18 Ekim 2024

Batı Hayranlığımız!

   Eğer İslam ümmeti Cenâb-ı Hakk’ın emrettiği biçimde yaşasaydı, düşmanlarının gerçek düşmanlıklarını görecekti. Halbuki biz düne kadar Batı’yı dostumuz görüyorduk. Çoklarımız onların iyiliklerini anlatmaktan bitiremiyordu. Batı’nın o fasid egemen güçlerinden bahsediyorum; o özgür yürekli ve Müslüman olmaya namzet iyilerini kastetmiyorum. 

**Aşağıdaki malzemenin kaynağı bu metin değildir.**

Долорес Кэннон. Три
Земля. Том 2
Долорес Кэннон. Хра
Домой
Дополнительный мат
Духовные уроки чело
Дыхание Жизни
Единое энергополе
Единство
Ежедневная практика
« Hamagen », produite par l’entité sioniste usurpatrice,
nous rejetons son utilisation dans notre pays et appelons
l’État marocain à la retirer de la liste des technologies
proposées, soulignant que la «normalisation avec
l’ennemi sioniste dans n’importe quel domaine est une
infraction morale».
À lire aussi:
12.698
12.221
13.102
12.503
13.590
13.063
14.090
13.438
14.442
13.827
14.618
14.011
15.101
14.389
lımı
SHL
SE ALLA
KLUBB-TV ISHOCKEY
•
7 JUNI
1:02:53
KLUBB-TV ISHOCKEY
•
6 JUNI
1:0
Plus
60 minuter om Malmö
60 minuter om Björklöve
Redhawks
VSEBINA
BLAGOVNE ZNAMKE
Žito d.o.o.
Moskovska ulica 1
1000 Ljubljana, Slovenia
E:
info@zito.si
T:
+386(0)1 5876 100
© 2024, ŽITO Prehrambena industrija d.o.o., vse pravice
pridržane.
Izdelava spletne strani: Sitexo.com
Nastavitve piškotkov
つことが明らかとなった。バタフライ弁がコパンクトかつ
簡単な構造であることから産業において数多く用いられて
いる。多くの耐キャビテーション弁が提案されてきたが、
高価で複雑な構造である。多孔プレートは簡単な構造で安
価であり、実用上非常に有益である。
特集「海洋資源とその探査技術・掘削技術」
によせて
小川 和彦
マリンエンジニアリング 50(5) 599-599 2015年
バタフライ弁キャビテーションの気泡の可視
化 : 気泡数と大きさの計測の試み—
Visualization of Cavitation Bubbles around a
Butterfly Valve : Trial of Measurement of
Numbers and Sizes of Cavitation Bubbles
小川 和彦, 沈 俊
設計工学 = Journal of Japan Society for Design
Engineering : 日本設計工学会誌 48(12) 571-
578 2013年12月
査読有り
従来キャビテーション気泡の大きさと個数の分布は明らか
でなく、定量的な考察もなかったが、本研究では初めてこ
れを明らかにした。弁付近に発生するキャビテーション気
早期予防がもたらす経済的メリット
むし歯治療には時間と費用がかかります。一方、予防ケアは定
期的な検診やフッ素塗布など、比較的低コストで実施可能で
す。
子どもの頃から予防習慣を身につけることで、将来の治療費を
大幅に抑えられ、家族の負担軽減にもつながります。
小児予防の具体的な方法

   Biz eğer dünyanın gerçeğini okuyan biri olsaydık; burayı güllük gülistanlık yaşanacak bir yer değil de ahiretin kazanıldığı ve Müslümanlara küffarın her halükarda düşmanlık edeceğini bildiğimiz -Yaradan’ın haber vermesiyle biliyoruz- bir yer olarak doğru okusaydık, o zaman bizim buna uygun hayatımız olurdu. Buna uygun yöneticilerimiz olurdu. Buna uygun toplumsal süreçlerimiz, buna uygun hazırlıklarımız olurdu. Teknoloji üretirdik, silah, askeri mühimmat üretirdik. Atalarımız gibi düşünürdük, su uyur düşman uyumaz derdik. Biz öyle yapmadık! Düşman, düşman bile değil; düşman aslında iyi biriymiş dedik. Ona öykündük, ona özendik, onun gibi giymeye kuşanmaya özendik. Hatta Müslüman coğrafyadan sırf onların arasına katılabilmek için, sırf oradaki müreffeh hayatı elde etmek için bir batılı devletin pasaportuna özenenlerin sayısının milyonlarca olduğu bir ümmet ortalamasını yaşadığımız bir ortam var, maalesef taban (halk) böyle!